Mié. Ago 26th, 2026

El INE, vigilante hasta del sarcasmo

El Instituto Nacional Electoral (INE),  aprobó para el Proceso Electoral Federal 2026-2027 una metodología de monitoreo de radio y televisión que incorpora una nueva variable denominada “Mecanismos discursivos indirectos de descalificación de personas precandidatas o candidatas”. Entre los elementos que serán registrados aparecen la ironía o sarcasmo, minimización, infantilización, cuestionamiento implícito de legitimidad y asociación negativa por identidad.

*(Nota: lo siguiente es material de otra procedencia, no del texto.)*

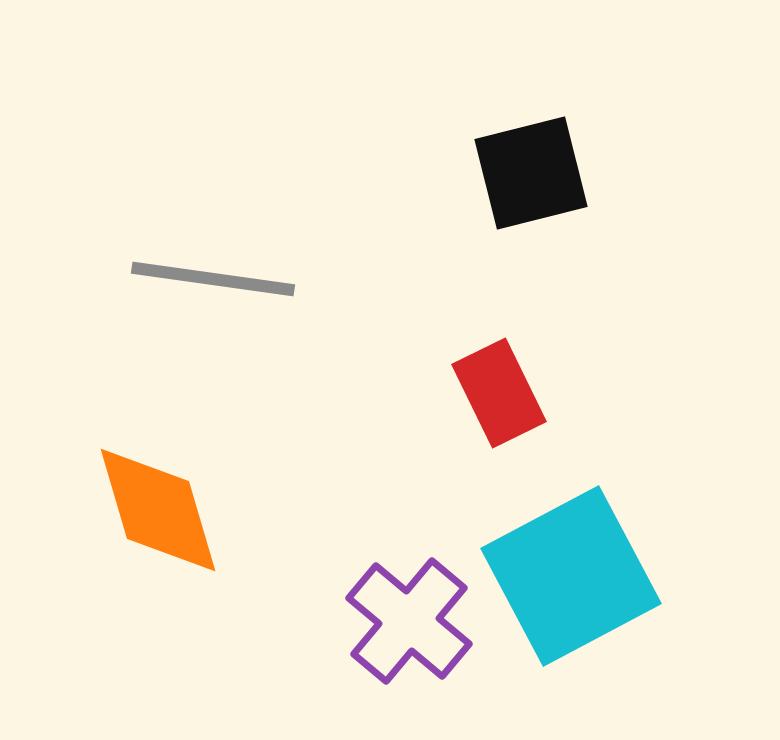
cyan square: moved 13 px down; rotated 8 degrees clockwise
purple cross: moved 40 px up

El INE sostiene que este ejercicio no sanciona conductas ni pretende intervenir en las decisiones editoriales de los medios, sino documentar cómo se desarrolla la cobertura electoral. Esa precisión es necesaria.

¿Por qué una autoridad electoral debe clasificar el sarcasmo, la ironía o determinados cuestionamientos realizados por periodistas?

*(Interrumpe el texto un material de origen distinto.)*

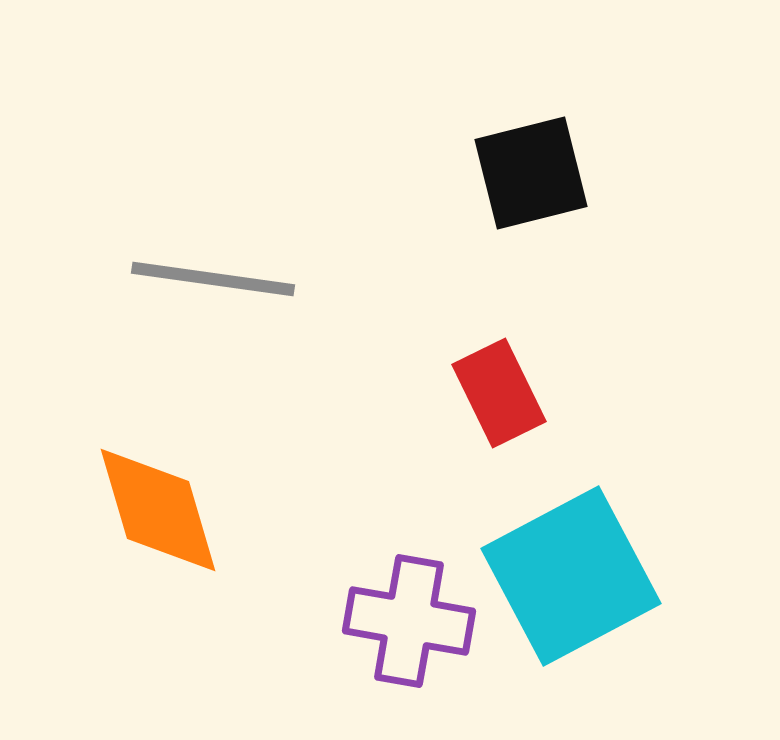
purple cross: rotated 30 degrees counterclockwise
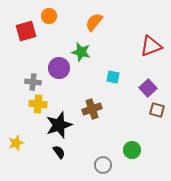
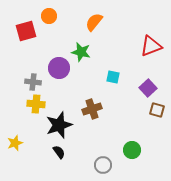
yellow cross: moved 2 px left
yellow star: moved 1 px left
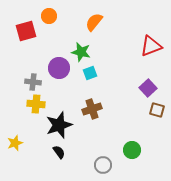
cyan square: moved 23 px left, 4 px up; rotated 32 degrees counterclockwise
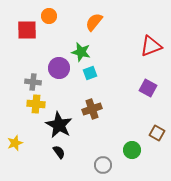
red square: moved 1 px right, 1 px up; rotated 15 degrees clockwise
purple square: rotated 18 degrees counterclockwise
brown square: moved 23 px down; rotated 14 degrees clockwise
black star: rotated 24 degrees counterclockwise
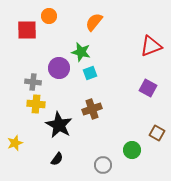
black semicircle: moved 2 px left, 7 px down; rotated 72 degrees clockwise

Una democracia necesita proteger a las mujeres y a cualquier candidato frente a la violencia política, la discriminación y las expresiones que vulneren sus derechos. Eso no está en discusión.

La ironía también es una herramienta de opinión. El sarcasmo puede ser una forma de crítica política.

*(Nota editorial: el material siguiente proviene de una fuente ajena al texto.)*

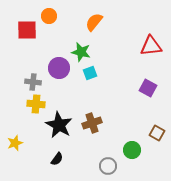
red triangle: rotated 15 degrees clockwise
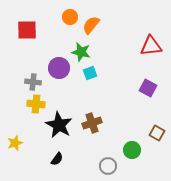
orange circle: moved 21 px right, 1 px down
orange semicircle: moved 3 px left, 3 px down
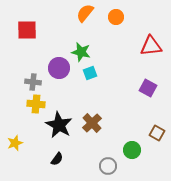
orange circle: moved 46 px right
orange semicircle: moved 6 px left, 12 px up
brown cross: rotated 24 degrees counterclockwise
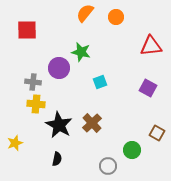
cyan square: moved 10 px right, 9 px down
black semicircle: rotated 24 degrees counterclockwise
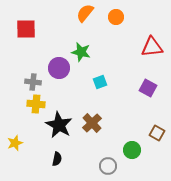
red square: moved 1 px left, 1 px up
red triangle: moved 1 px right, 1 px down
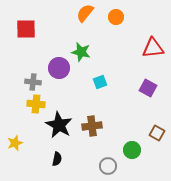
red triangle: moved 1 px right, 1 px down
brown cross: moved 3 px down; rotated 36 degrees clockwise
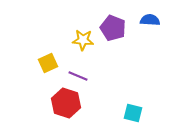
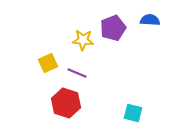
purple pentagon: rotated 30 degrees clockwise
purple line: moved 1 px left, 3 px up
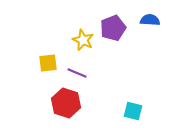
yellow star: rotated 20 degrees clockwise
yellow square: rotated 18 degrees clockwise
cyan square: moved 2 px up
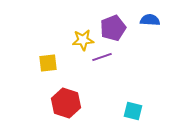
yellow star: rotated 30 degrees counterclockwise
purple line: moved 25 px right, 16 px up; rotated 42 degrees counterclockwise
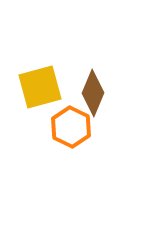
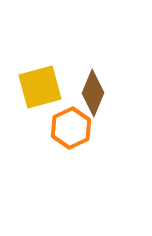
orange hexagon: moved 1 px down; rotated 9 degrees clockwise
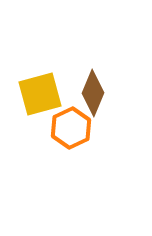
yellow square: moved 7 px down
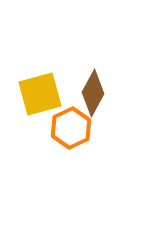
brown diamond: rotated 6 degrees clockwise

Cuestionar la capacidad, los resultados, las contradicciones o incluso la legitimidad política de quien pretende gobernarnos forma parte del debate público.

Quien aspira al poder debe estar dispuesto a enfrentar preguntas incómodas, cuestionamientos, editoriales adversos y opiniones que quizá considere injustas. Esa exposición forma parte del costo democrático de buscar un cargo público.

Por eso preocupa que una institución comience a construir expedientes estadísticos sobre expresiones que no constituyen agresiones explícitas, sino que requieren que alguien interprete su intención.

¿Quién determinará cuándo una ironía es crítica legítima y cuándo constituye “descalificación indirecta”? ¿Dónde termina una opinión periodística y comienza la “minimización”? ¿Cuándo cuestionar la preparación de un candidato se convierte en “infantilización”?

Y cuando una autoridad comienza a registrar, clasificar y evaluar expresiones periodísticas con criterios interpretativos, aparece un riesgo particularmente peligroso: la autocensura.

No hace falta prohibir expresamente una opinión para inhibirla. Basta con que periodistas, conductores o medios sepan que determinadas expresiones serán registradas y clasificadas por la autoridad electoral para que algunos comiencen a preguntarse si vale la pena pronunciarlas.

La Constitución establece en su artículo 6º que la manifestación de las ideas no será objeto de inquisición judicial o administrativa, salvo los límites constitucionalmente previstos. El artículo 7º protege la libertad de difundir opiniones, información e ideas y establece que este derecho no puede restringirse por medios indirectos.

Por eso el debate trasciende a una simple metodología de monitoreo.Se trata de decidir hasta dónde permitiremos que una autoridad electoral observe y clasifique el lenguaje.

Mañana podría ser el tono de una entrevista, una columna o la insistencia de un reportero.

El INE tiene atribuciones fundamentales: organizar elecciones, garantizar condiciones de equidad y vigilar el cumplimiento de las reglas electorales. Pero no debería convertirse en árbitro del lenguaje periodístico ni mucho menos en intérprete de las intenciones detrás de una crítica.

Combatir la violencia política y la discriminación es indispensable. Convertir la crítica legítima en una vigilancia institucional es otra cosa.

La democracia no se fortalece protegiendo a los políticos de las palabras incómodas.Se fortalece permitiendo que esas palabras existan.